The very digital economy that made it easier to export jobs is now giving
new impulse to manufacturing in the USA (wearable and intelligent devices)
and making Silicon Valley companies much more attractive than investment
in African mines or Bengladeshi textile shops. The digital economy does not
need mineral resources: it needs energy and bandwidth.
Manufacturing jobs are returning to North America in
what the Economist has dubbed the "North American industrial renaissance":
Mexico is now competing with China in attracting US plants
and manufacturing in the USA itself is increasing almost as rapidly (10% within
a decade).
As interest rates go up, a stronger dollar is probable, and that will make
cheap goods from Asia, Latin America and Africa even cheaper, but at the same
time it will make the USA more appealing for world money. The flow of money
may reverse dramatically towards the USA.
Another engine of growth for the developing world has been China, which in turn
largely benefited from US demand. China is slowing down and will probably
revise downwards its own predictions for economic growth. Since China is the
second biggest consumer of commodities in the world, this will compound the
slow-down in developing countries that thrive on commodity exports.
Total indebtedness in China (public plus private) has reached 250%.
The third biggest economy, Japan, remains mired in stagnation; and the fourth
one, Germany, is beginning to get sucked into the general malaise of the
eurozone.
No surprise than that Brazil is entering a recession and that
the Russian government announced its economy will fall into recession in 2015,
partly because of Western sanctions in response to the annexation of Crimea
but partly also because of falling oil prices.
Government borrowing in Africa, mostly from private investors, has created
government deficits of up to 10% of GDP (Ghana) that sooner or later will
come to haunt those countries.
Household disposable income is forecast to decline in many developing countries.
Developing countries and BRIC countries have been living in a dream, thinking
that they had suddenly become full-fledged economies when in reality they were
merely selling cheap goods, cheap minerals and cheap labor to the developing
world and to China.
A 2014 Economist ranking of best countries for business
(see this page)
listed India at 48th place, China 50th and Russia 64th.
There is nothing inherently great about their economies and legislation that
would attract the world's businesses other than their temporary status as
emerging markets.
The economy of the USA is growing at a decent pace (3%) and it is creating more
jobs than at any time in the last decade. Unfortunately, this time the rest of
the world might not benefit much from it, and learn a tough lesson: that its
wealth was really just a blip in a long-term process of optimization which
is mostly about maximizing the profits of US multinationals and investors, and
which only briefly found it convenient to invest abroad.
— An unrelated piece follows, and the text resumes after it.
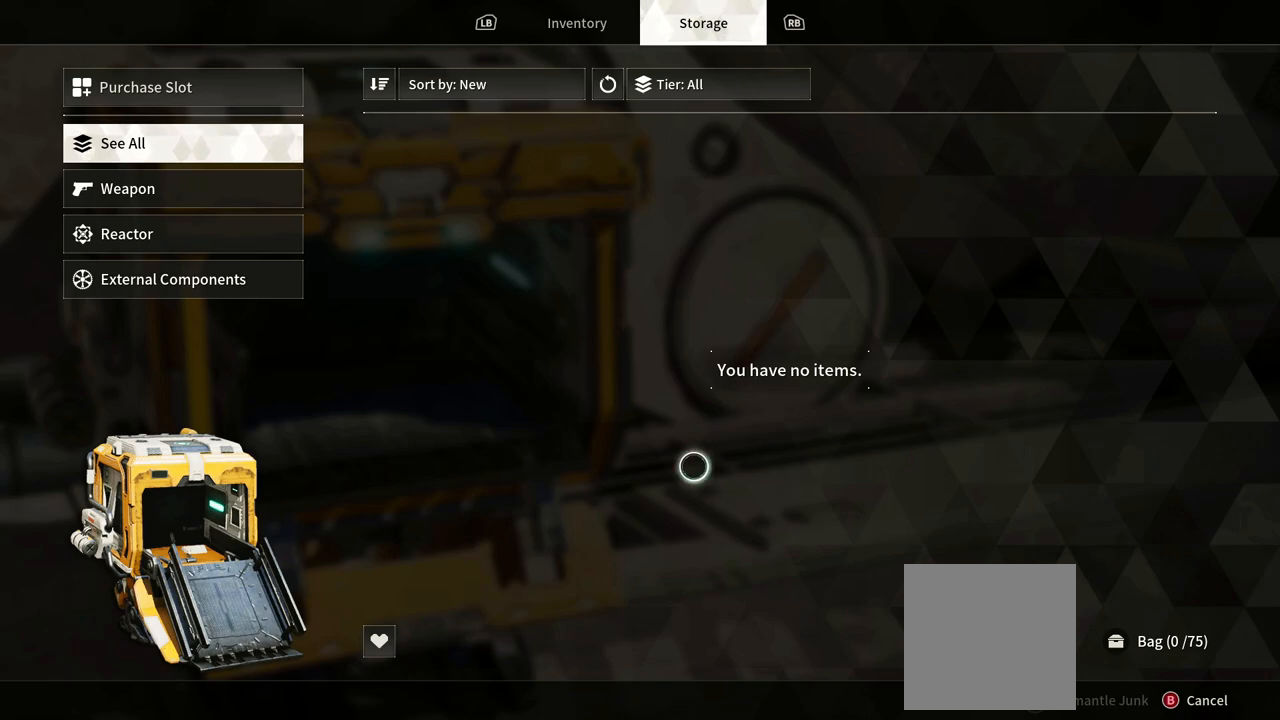
{"buttons": [], "left_stick": "up-left", "right_stick": "center", "events": [[133, "left_stick", "left"], [500, "left_stick", "up-left"]]}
Meanwhile, the USA will be largely untouched by the world's slowdown because
its economy is mainly an import (not export) economy. Investment money will
flow to the USA when Europe, China and Japan cut their interest rates to
spur growth at home. The dollar will go up making imports cheaper.
Cheap goods from abroad will boost purchasing power in the USA and
trigger a consumption boom just like in the 1990s.